Sequence Length

Hello, I have some followup questions on this topic. I similarly have V4 .fastq data from a 2x250 MiSeq run and it seems I too need to remove the primers (my reads were also assembling to ~290). I have 28 .fastq files for 14 samples and am following the MiSeq SOP. My oligos.txt file looks like this currently:

primer GTGYCAGCMGCCGCGGTAA GGACTACNVGGGTWTCTAAT
# BARCODE none none JG01
# BARCODE none none JG02
…etc.

make.contigs(file=stability.files, oligos=oligos.txt, processors=4)

Now reads assemble to the expected 253 bp length instead of 292, but I still have a few questions:

  1. Do I need to account for degeneracy (if that’s the correct term) in these primers by listing all the possible permutations in my oligos file? (e.g this post)

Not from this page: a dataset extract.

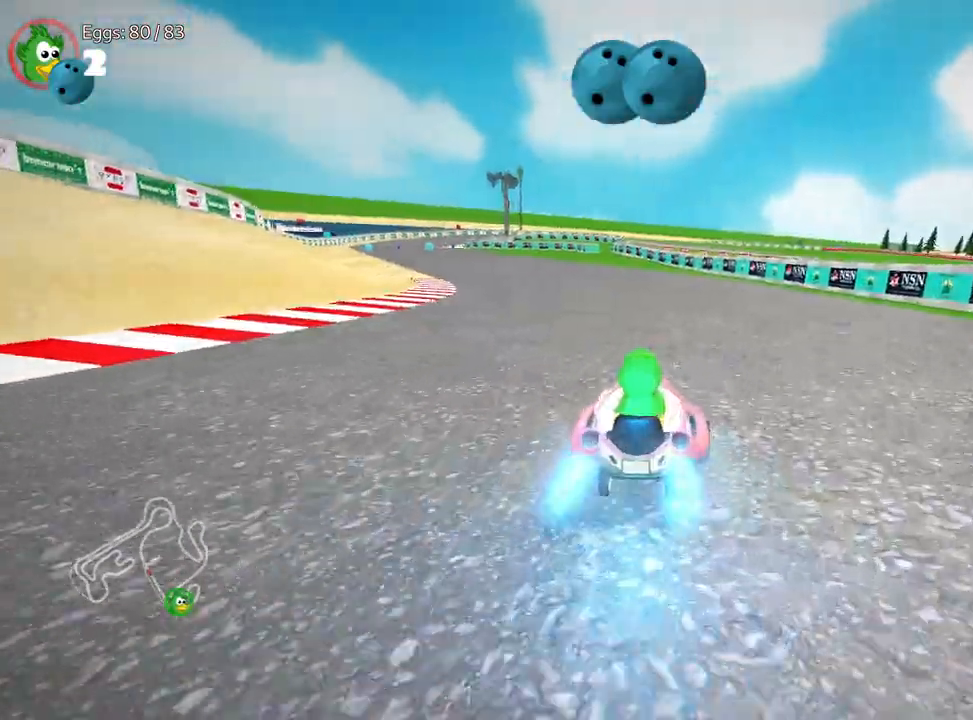
{"keys": ["left", "up"], "events": [[33, "right", "down"], [150, "nitro", "up"], [267, "right", "up"], [283, "left", "down"]]}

  2. make.contigs() throws a warning: * [WARNING]: your oligos file does not contain any group names. mothur will not create a groupfile. *. How do I work around this if barcodes are already removed and each sample is split into forward and reverse fastq files? Without a groupfile, do all the sequences end up in the same group, even if stability.files has the sample IDs?

  3. Could leaving the primers in previously be a cause for why my batch script was crashing during cluster.split() - perhaps the primers caused excessive unique sequences (per the blog post here)?

Appreciate any suggestions.